INDIANAPOLIS — Some state lawmakers are hoping to see Indiana expand passenger rail options, even though a bill with that focus failed at the Statehouse.

Senate Bill 13 would have created a commission to study the potential expansion of passenger rail in Indiana. It passed in the Senate but did not get a hearing in the House roads and transportation committee.

Rail advocates are disappointed the bill did not move forward.

“There is a great deal of interest in Indiana in developing different sorts of modern passenger rail systems,” Steven Coxhead, president of the Indiana Passenger Rail Alliance, said.

State Sen. Dennis Kruse (R-Auburn) had been working to move the proposal forward for several years. This was the furthest the bill had ever gone.

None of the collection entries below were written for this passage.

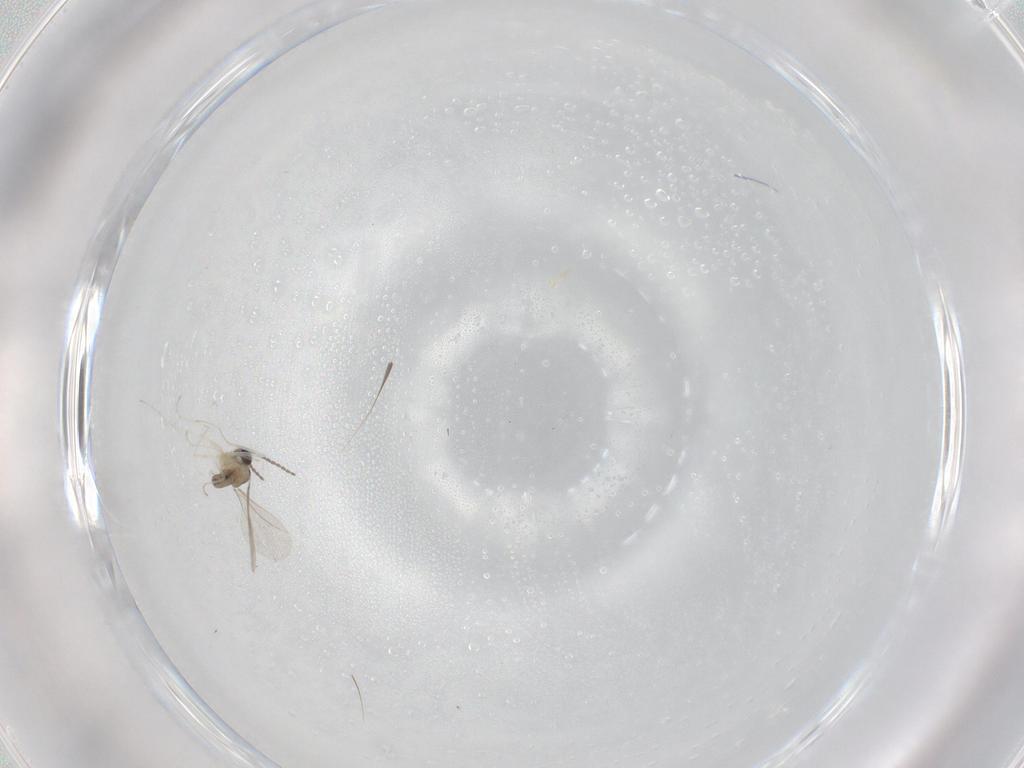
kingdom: Animalia
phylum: Arthropoda
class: Insecta
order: Diptera
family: Cecidomyiidae
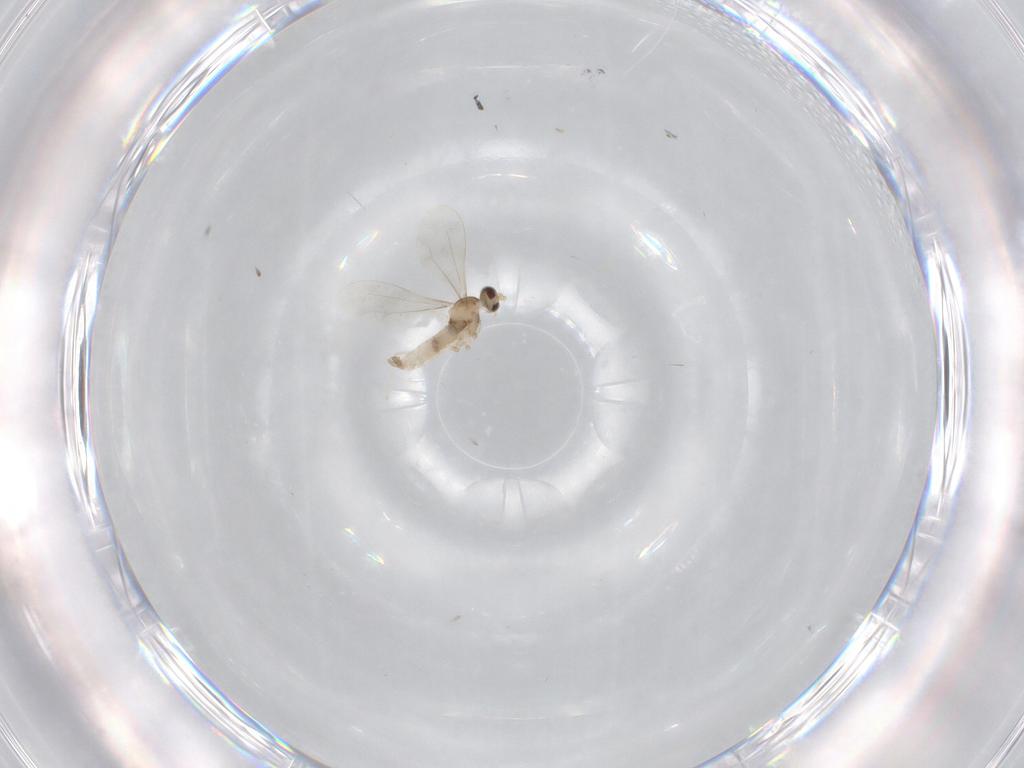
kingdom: Animalia
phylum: Arthropoda
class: Insecta
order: Diptera
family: Cecidomyiidae
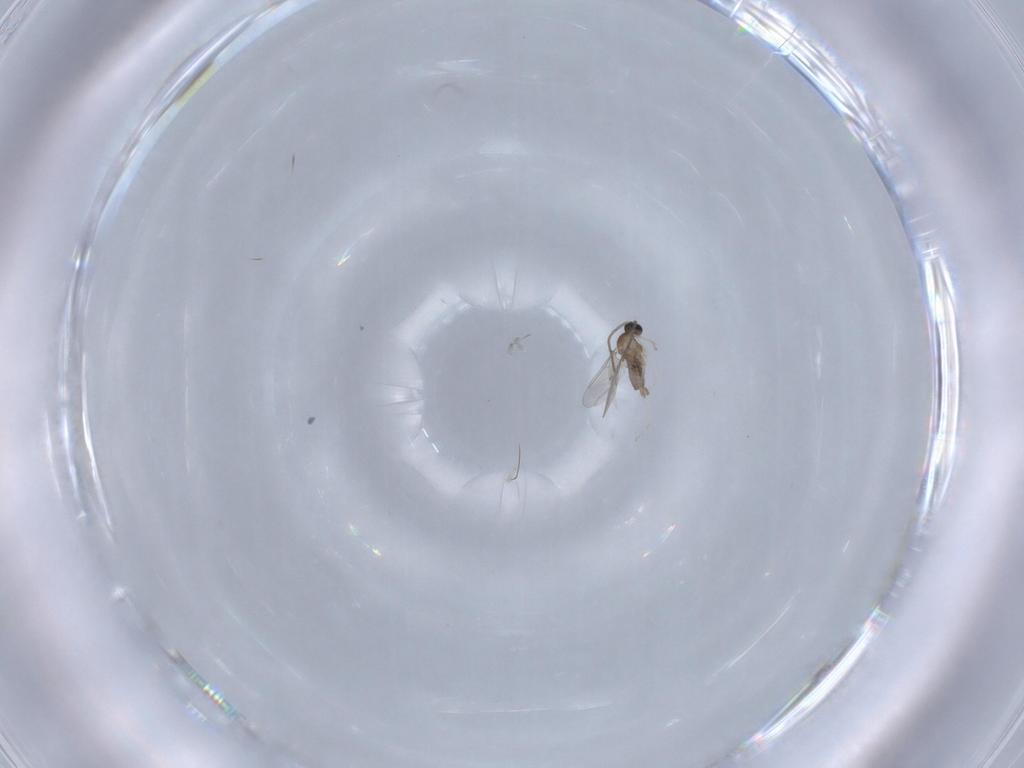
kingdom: Animalia
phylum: Arthropoda
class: Insecta
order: Diptera
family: Cecidomyiidae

“It just doesn’t seem right that we don’t have one passenger rail train coming to Fort Wayne,” Kruse said.

The bill was especially timely this year, Kruse added, given the new federal infrastructure law that allows states to apply for grants to maintain or expand regional passenger rail service.

Kruse said he plans to meet with state officials to discuss Indiana’s options going forward.

“We’ll try to come up with some new alternative that maybe we haven’t thought of at this point in time,” he said.

But, according to the Indiana Department of Transportation, the Hoosier State isn’t on track for the new federal grants.

Indiana’s budget doesn’t set aside any funding for intercity passenger rail, which the state would need to contribute to those projects, explained Scott Manning, INDOT deputy chief of staff.

“In virtually every case, INDOT and the state would need to have funding available to provide a match or a portion of a match to pursue one of these grants,” Manning said.

However, Manning pointed out that Amtrak could choose to spend some of its new funding in Indiana. Last year, Amtrak unveiled a proposal to run more trains from Chicago to both Cincinnati and Louisville, with several stops in Central Indiana.

“There’s opportunity for them to pursue funding for other routes across the country in partnership with states or a partnership of states,” Manning said.

Kruse is not running for reelection but said he has spoken with other lawmakers who are interested in reintroducing similar legislation in the future.

We’ve reached out to Amtrak for this story as well as State Rep. Jim Pressel (R-Rolling Prairie), who declined to give the Statehouse proposal a committee hearing in the House. We’re still waiting to hear back from both of them.